Creative destruction is a woefully underappreciated force in capitalism. Shareholders can lose everything. Debt can be restructured or sold for pennies on the dollar. Debt can go unsold and unpaid, and the creditors can lose everything.

I think here it has to be mentioned that bankruptcy in the United States actually works very differently to bankruptcy in the European Union, where creditors have a lot more legal means at their disposal to haunt you if you try risky plays like taking on more debt to moonshot your way out of your current debt. In a funny way, a country's bankruptcy laws are their most important ones when it comes to wealth transfer.

1 comments

It's also a common misconception in housing debates!

"B-but the developer always has to make the money back so rents & prices can never go down!" "That's the fun part, they don't!"

The builder/buyer/lender/landlord/etc can go bankrupt but as long as the building actually got built, it will carry on and benefit the rest of us, regardless of what happened to the ppl who paid for it to be built.

Also fun when landlords claim to be "housing providers" "No actually, the housing will still be there, even if you sell, even if you lose your shirt and get foreclosed on"

IDK, there are whole developments in FL that are just going to be bulldozed. Same thing happened in TX after the S&L crash 35 years ago.
I’m not familiar with either, but feel free to share a link.

If the buildings, I assume single family houses, were built in places that few people want to live, or places people are simply forced to live because they can’t live where they want to live, then it wouldn’t shock me if someone chose the bulldozer as the best option. I’d argue that the root cause is bad land use law that doesn’t allow construction in the places people really want to live, but that’s a whole other topic of course :)

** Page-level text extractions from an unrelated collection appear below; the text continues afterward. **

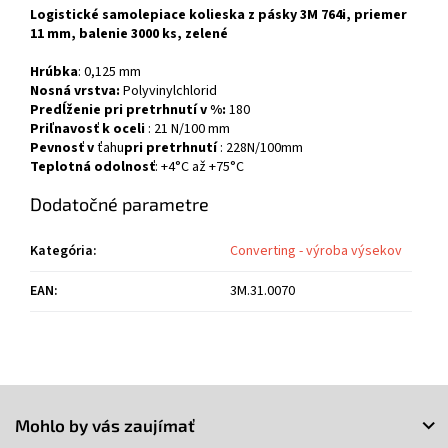
Logistické samolepiace kolieska z pásky 3M 764i, priemer
11 mm, balenie 3000 ks, zelené
Hrúbka
: 0,125 mm
Nosná vrstva:
Polyvinylchlorid
Predĺženie pri pretrhnutí v %:
180
Priľnavosť k oceli
: 21 N/100 mm
Pevnosť v
ťahu
pri pretrhnutí
: 228N/100mm
Teplotná odolnosť
: +4°C až +75°C
Dodatočné parametre
Kategória
:
Converting - výroba výsekov
EAN
:
3M.31.0070
Z
á
Mohlo by vás zaujímať
p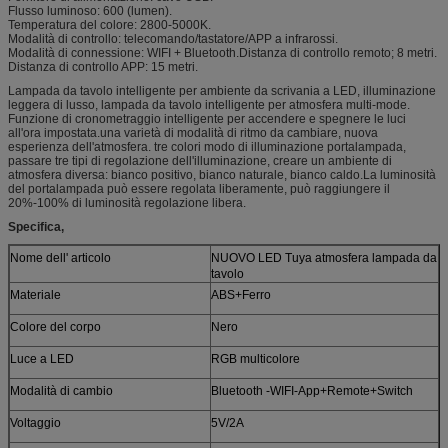
Flusso luminoso: 600 (lumen).
Temperatura del colore: 2800-5000K.
Modalità di controllo: telecomando/tastatore/APP a infrarossi.
Modalità di connessione: WIFI + Bluetooth.Distanza di controllo remoto; 8 metri.
Distanza di controllo APP: 15 metri.
Lampada da tavolo intelligente per ambiente da scrivania a LED, illuminazione
leggera di lusso, lampada da tavolo intelligente per atmosfera multi-mode.
Funzione di cronometraggio intelligente per accendere e spegnere le luci
all'ora impostata.una varietà di modalità di ritmo da cambiare, nuova
esperienza dell'atmosfera. tre colori modo di illuminazione portalampada,
passare tre tipi di regolazione dell'illuminazione, creare un ambiente di
atmosfera diversa: bianco positivo, bianco naturale, bianco caldo.La luminosità
del portalampada può essere regolata liberamente, può raggiungere il
20%-100% di luminosità regolazione libera.
Specifica,
Nome dell' articolo
NUOVO LED Tuya atmosfera lampada da
tavolo
Materiale
ABS+Ferro
Colore del corpo
Nero
Luce a LED
RGB multicolore
Modalità di cambio
Bluetooth -WIFI-App+Remote+Switch
Voltaggio
5V/2A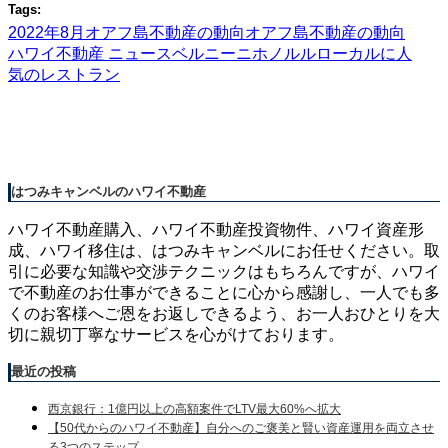
Tags:
2022年8月オアフ島不動産の動向
オアフ島不動産の動向
ハワイ不動産 ニュース
ベルニーニホノルル
ローカルに人
気のレストラン
はつみキャンベルのハワイ不動産
ハワイ不動産購入、ハワイ不動産投資物件、ハワイ資産形
成、ハワイ移住は、はつみキャンベルにお任せください。取
引に必要な知識や交渉テクニックはもちろんですが、ハワイ
で不動産のお仕事ができることに心から感謝し、一人でも多
くのお客様へご恩をお返しできるよう、お一人おひとりを大
切に親切丁寧なサービスを心がけております。
最近の投稿
西京銀行：1億円以上の高額案件でLTV最大60%へ拡大
【50代からのハワイ不動産】自分へのご褒美と賢い資産運用を両立させ
る3つのステップ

My argument, both for AI, railroads, telecom and construction, is that if you built something tangible and useful, it can outlive your financial arrangements, and go on to serve humanity, even if you go belly up.

But for residential construction, location is everything, you could build a theoretically useful building, but in a location that few people want to voluntarily live in, far from jobs services, shops, friends, and family, etc. Ofc, you could build a railroad between two unpopular destinations, or run a fibre optic line between two places with little demand, and those would probably not outlive your finances and might be torn up or abandoned too.

I looked it up since I was also curious. There’s this story making the rounds right now in FL: https://youtu.be/ia1qP1DmJdg

It seems as if these are developments which didn’t get completed.